The Center for an Informed Public at the University of Washington has announced its first cohort of postdoctoral scholars. The three researchers will join the Center in the coming months and add to its capacity to conduct interdisciplinary research into strategic uses of misinformation.
The scholars joining the CIP include:
Joe Bak-Coleman (@jbakcoleman): Currently a Ph.D. candidate in Ecology and Evolutionary Biology at Princeton University, advised by Iain Couzin and Daniel Rubenstein, Bak-Coleman will join the CIP as a postdoctoral fellow in October 2020. His research is focused on understanding how individual decision-making gives rise to broader patterns of collective behavior. Of particular interest to him is the impact of emerging technology on social processes. Historically he has investigated multi-sensory integration and collective behavior in fish schools, but he is increasingly focused on understanding human behavioral dynamics. His ongoing projects involve the impact of polarization and partisanship on collective wisdom, statistical inference in social systems, and how incentives impact collective decision-making. To accomplish this, he relies on insight from the study of animal behavior as well as online experiments, Bayesian Inference and computational models.

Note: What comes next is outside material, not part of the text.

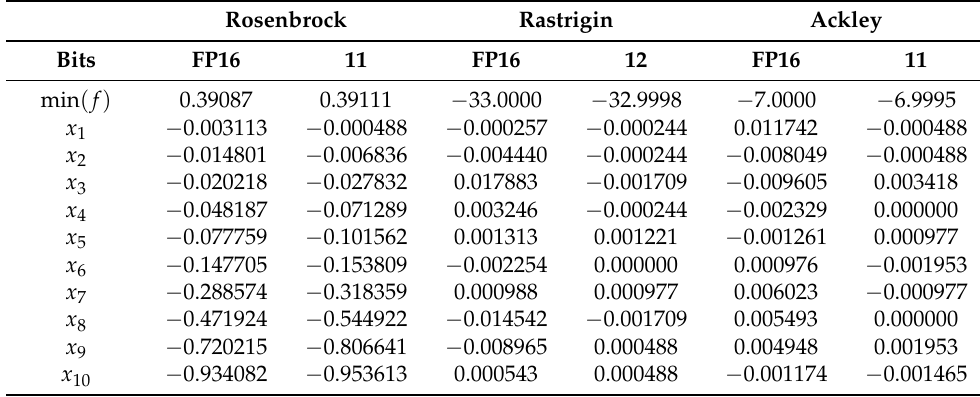
Table 7. Variables values for the minimum function value for FP16 simulation, and the integer arithmetic simulation. The shown numbers 11, 12, and 11 correspond to the used bits in the fractional part for integer arithmetic, which also correspond to the same mean of FP16 results for each function in Tables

Kolina “Koko” Koltai (@KolinaKoltai): A Ph.D. candidate at the University of Texas at Austin, Koltai is advised by Dr. Kenneth R. Fleischmann in the School of Information. She studies how groups’ use of sociotechnical systems affects decision making and information behavior. Her dissertation research studies dissent from the scientific mainstream via the anti-vaccination movement on Facebook. Her research findings contribute to the fields of information studies, communication, psychology, and human-computer interaction. Prior to entering the doctoral program at UT-Austin, she conducted research in human factors and user experience labs at NASA and other government and in industry settings.
Rachel Moran (@RachelEMoran): Moran received her doctoral degree from the Annenberg School for Communication and Journalism at the University of Southern California. Her research explores the role of trust in digital information environments and is particularly concerned with how trust is implicated in the spread of mis- and dis-information. Her research has been published in Information, Communication & Society, Digital Journalism, Media, Culture & Society and Telecommunications Policy. Moran also holds a BA and an MA in Social and Political Science from Cambridge University and an MA in Political Communications from Goldsmiths College, University of London. She was the Oakley Endowed Fellow at USC for 2018-19 and the 2018 Benton Foundation Junior Scholar.